Industrial Automation and PLCs: Designed to equip students with hands-on experience in programming and configuring programmable logic controllers (PLCs). The course covers ladder logic, HMI design, and integration of automation systems into existing maintenance frameworks.
Asset Management and Lifecycle Planning: Focuses on strategic approaches to managing industrial assets from acquisition through decommissioning. Topics include cost-benefit analysis, risk assessment, and lifecycle optimization strategies for maximum return on investment.
Advanced Maintenance Diagnostics: Introduces advanced diagnostic techniques used in modern maintenance environments. Students learn how to troubleshoot complex systems using specialized tools and software, and develop skills in root cause analysis.
Digital Twins and Simulation Tools: Explores the concept of digital twins and their application in modeling real-world assets. Students gain experience with simulation software to test maintenance strategies without disrupting actual operations.
Big Data Analytics in Maintenance: Teaches students how to collect, process, and analyze large volumes of maintenance data using modern tools like Python, R, and SQL. The course emphasizes extracting actionable insights for performance improvement.
Sustainable Manufacturing Practices: Examines sustainable approaches to industrial maintenance that reduce environmental impact while maintaining operational efficiency. Topics include waste minimization, energy conservation, and circular economy principles.
Advanced Materials for Maintenance: Provides an overview of advanced materials used in industrial applications, including composites, ceramics, and smart coatings. Students learn about material selection criteria and their implications for maintenance strategies.
Industrial Safety and Risk Management: Covers safety protocols, hazard identification, and risk mitigation techniques specific to industrial environments. Students are trained in emergency response planning and regulatory compliance.
Mechanical Systems Design: Focuses on the principles of mechanical system design with an emphasis on maintainability and reliability. Students learn how to design systems that minimize downtime and maximize operational lifespan.
Project-Based Learning Philosophy
The department places a strong emphasis on project-based learning, believing that real-world experience is essential for developing competent engineers. Students begin working on mini-projects in their third year, tackling challenges posed by industry partners or academic faculty. These projects are evaluated based on innovation, technical execution, teamwork, and presentation quality.

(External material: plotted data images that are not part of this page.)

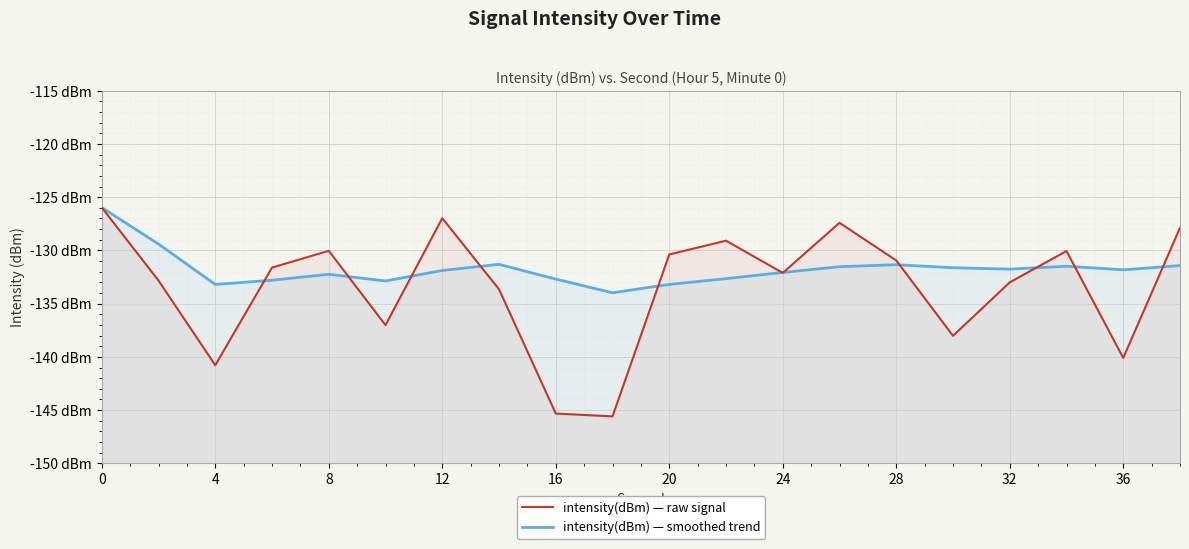

True or false: intensity(dBm) — smoothed trend has a value of -192.1 at 8.

False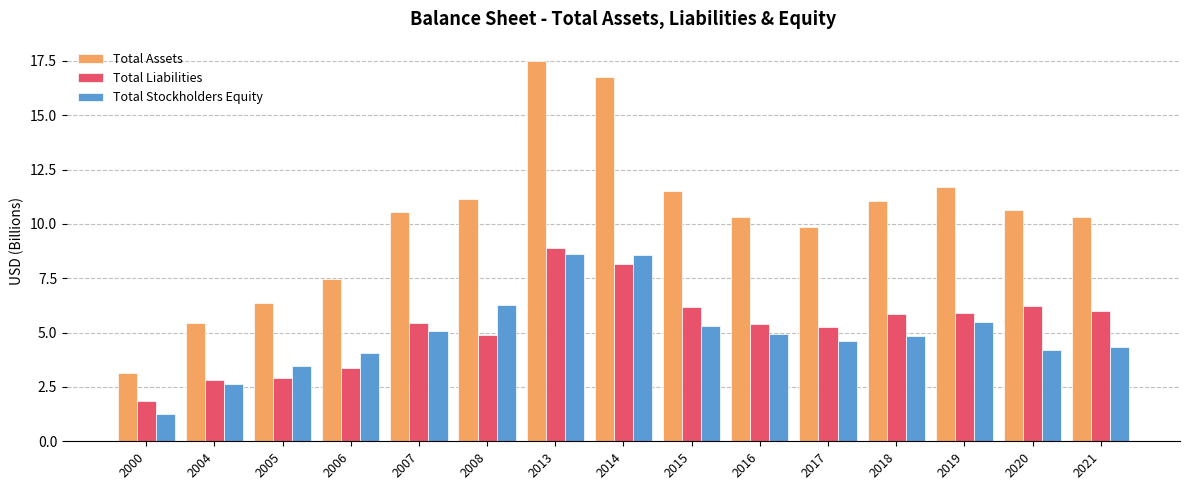

Is the value of Total Assets at 2013 greater than the value of Total Liabilities at 2007?

Yes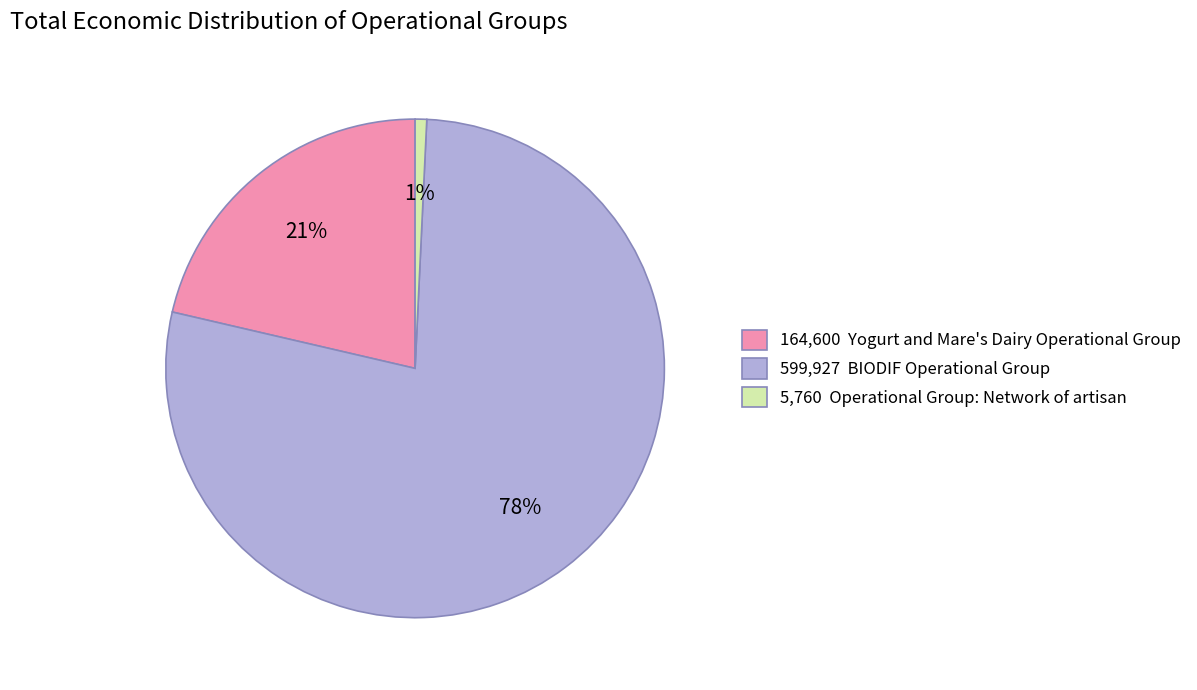

Which slice represents more than half of the pie?

599,927 BIODIF Operational Group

The final-year capstone project is a comprehensive endeavor where students select a topic related to industrial maintenance and work under the supervision of a faculty mentor. The project involves extensive research, design, implementation, and documentation phases. Students present their findings to a panel of experts from academia and industry, ensuring that they are well-prepared for professional environments.
Faculty mentors are selected based on their expertise in specific areas of industrial maintenance. They guide students through the entire project lifecycle, providing technical support, feedback, and career advice. The selection process ensures that each student is matched with a mentor whose interests align with their chosen topic.